En términos técnicos la deforestación podría definirse como la pérdida de masa forestal. Pérdida que está encuadrada por actividades que incluyen la tala –a veces en forma indiscriminada, a veces controlada–, y el desmonte: una manera de limpiar el terreno arrasando no solo con los árboles del lugar sino también con la flora, la fauna y de paso con las comunidades campesinas que habitan en el lugar, sin que esto sea una figura retórica.
Miguel Pellerano, subsecretario de Planificación y Política Ambiental de la Secretaría de Ambiente, bajo cuya órbita está la Dirección de Bosques, afirma: “Se desmonta principalmente para plantar soja, pero pueden ser otros cultivos. Y se quema porque es la forma más rápida de limpiar la zona. Eso produce peores resultados. Por un lado, en un momento en que todo el mundo está preocupado por el cambio climático, todo ese dióxido de carbono que estaba capturado en el monte se está mandando a la atmósfera.

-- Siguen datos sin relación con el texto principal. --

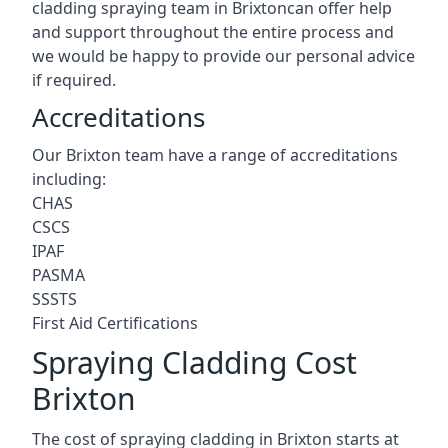
cladding spraying team in Brixtoncan offer help
and support throughout the entire process and
we would be happy to provide our personal advice
if required.
Accreditations
Our Brixton team have a range of accreditations
including:
CHAS
CSCS
IPAF
PASMA
SSSTS
First Aid Certifications
Spraying Cladding Cost
Brixton
The cost of spraying cladding in Brixton starts at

Y por otro se está cocinando el suelo; al cabo de un tiempo no sirve para nada”. Pero no son los únicos factores perjudiciales. Según Pellerano, “en muchos casos las quemas devienen en incendios forestales. O a veces los incendios son intencionales para después hacer negocios con la tierra”.
Claro que la deforestación no es una situación nueva para la humanidad. En los tres últimos siglos el promedio mundial fue de 6.000.000 de hectáreas anuales, concentrándose en el hemisferio Norte durante los siglos XVIII y XIX y trasladándose al sur –en especial a Sudamérica– durante el siglo XX. De la producción maderera como objeto principal de la deforestación se pasó a la producción agrícola y ganadera. En buena medida la producción a gran escala de alimentos a nivel mundial característica de la pujanza de la segunda mitad del siglo XX, se llevó a cabo a costa de centenares de millones de hectáreas de bosques nativos, ya que gran parte de superficies cubiertas antes con árboles de todas las especies se destinó a actividades agrícolas, las cuales raras veces beneficiaron a la población en general sino, por el contrario, solo a minorías con dinero suficiente como para adquirir grandes extensiones de tierras.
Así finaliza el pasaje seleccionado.